* [Stated task]: Collect every line of the data below that contains the string "instances", matching case exactly.

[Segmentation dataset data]

-=-=-=-=-

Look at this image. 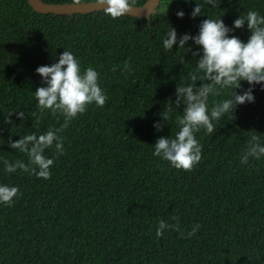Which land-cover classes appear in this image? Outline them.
I'll list each match as a JSON object with an SVG mask.
<instances>
[{
    "label": "trees",
    "instance_id": "1",
    "mask_svg": "<svg viewBox=\"0 0 264 264\" xmlns=\"http://www.w3.org/2000/svg\"><path fill=\"white\" fill-rule=\"evenodd\" d=\"M196 2L205 15L190 17L195 0H161L150 18L113 19L103 11L43 14L28 0H0V160L27 163L9 138L39 135L64 122L62 115L37 108L34 90L43 85L37 66L71 51L82 70L97 71L106 95L103 107L88 105L58 133L63 154L54 146L45 149L53 159L47 180L20 169L5 173L0 163V183L18 187L13 203L0 204V264H264V158L247 164L239 159L250 134L264 138V90L258 84L254 102L221 117L213 134H195L201 159L191 170L152 155L159 136L178 131L175 116L183 104L169 106L161 130L153 122L175 99L176 85L195 73L192 52L199 47L189 40L187 51L174 45L165 52L169 27L179 37L196 34L207 15H222L228 26L249 10L264 15V0ZM180 9L182 18L176 16ZM229 35L246 41L250 32L245 26ZM241 85L237 93L248 87ZM229 94L210 95L209 107ZM16 111H24L25 120ZM161 220L171 227L157 237Z\"/></svg>",
    "mask_w": 264,
    "mask_h": 264
},
{
    "label": "clouds",
    "instance_id": "2",
    "mask_svg": "<svg viewBox=\"0 0 264 264\" xmlns=\"http://www.w3.org/2000/svg\"><path fill=\"white\" fill-rule=\"evenodd\" d=\"M79 3L80 0H74ZM135 0H94V4L104 6L105 15L119 18L130 12ZM189 0H185L188 3ZM203 4L215 5V0H203ZM182 9L176 11V16H184ZM152 15L147 12V17ZM191 18L205 15L202 4L195 0L194 7L189 13ZM207 15V14H206ZM222 16V15H221ZM221 16L210 18L207 15L198 26L196 34L183 33L179 37L175 28L169 27L163 39L162 48L165 52L186 47L191 40L199 46L193 50L195 59V73L190 74L189 81L176 85L175 99L166 101L160 112L161 119L153 122L157 131L168 124L171 108H179L183 104L182 115L175 116L178 131L174 136H159L153 144V156L166 160L176 169L191 170L201 159V145L196 133L201 129L206 134L215 132V122L232 112L245 102H254L253 86L259 85L264 90V15L256 10H249L238 15L231 26L226 25ZM247 27L250 32L246 41L235 35H229L235 29ZM184 57L179 55L178 63H183ZM43 82L42 86L34 90L37 108L43 112L50 111L60 114L64 122L60 128L49 129L36 135L35 133L19 136L18 139L9 138L7 143L12 149L26 153L27 163L23 160L9 162L0 160L5 173H14L17 169L29 172L39 178L47 180L50 177V166L53 159L44 155L47 148L53 147L57 154H63V141L58 133L67 127L70 120L85 112L88 105L95 104L103 107L106 95L98 84V73L92 68L81 69L80 61L71 51L64 50L55 62L40 65L35 68ZM200 83L197 84L196 82ZM241 81L248 87L237 93L241 88ZM229 89L227 98L221 99L211 107L208 105L209 96H216L223 90ZM19 120H25L24 111H16ZM264 158V138L252 133L249 135L246 148L239 159L241 164H247L249 159ZM18 187L0 183V204L10 205L17 196ZM171 227L161 220L156 227V236L163 234V230ZM196 224L188 235H194L199 228Z\"/></svg>",
    "mask_w": 264,
    "mask_h": 264
},
{
    "label": "water",
    "instance_id": "3",
    "mask_svg": "<svg viewBox=\"0 0 264 264\" xmlns=\"http://www.w3.org/2000/svg\"><path fill=\"white\" fill-rule=\"evenodd\" d=\"M161 0H147L143 5H133L132 9L127 15H131L139 18L147 17V12L151 11L154 14L160 4ZM32 8L43 14H86L91 12L103 11L104 6L94 4V1L79 2V3H47L43 0H28Z\"/></svg>",
    "mask_w": 264,
    "mask_h": 264
}]
</instances>
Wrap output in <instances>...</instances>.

-=-=-=-=-

* [Output below]:
<instances>
</instances>
Wrap output in <instances>...</instances>.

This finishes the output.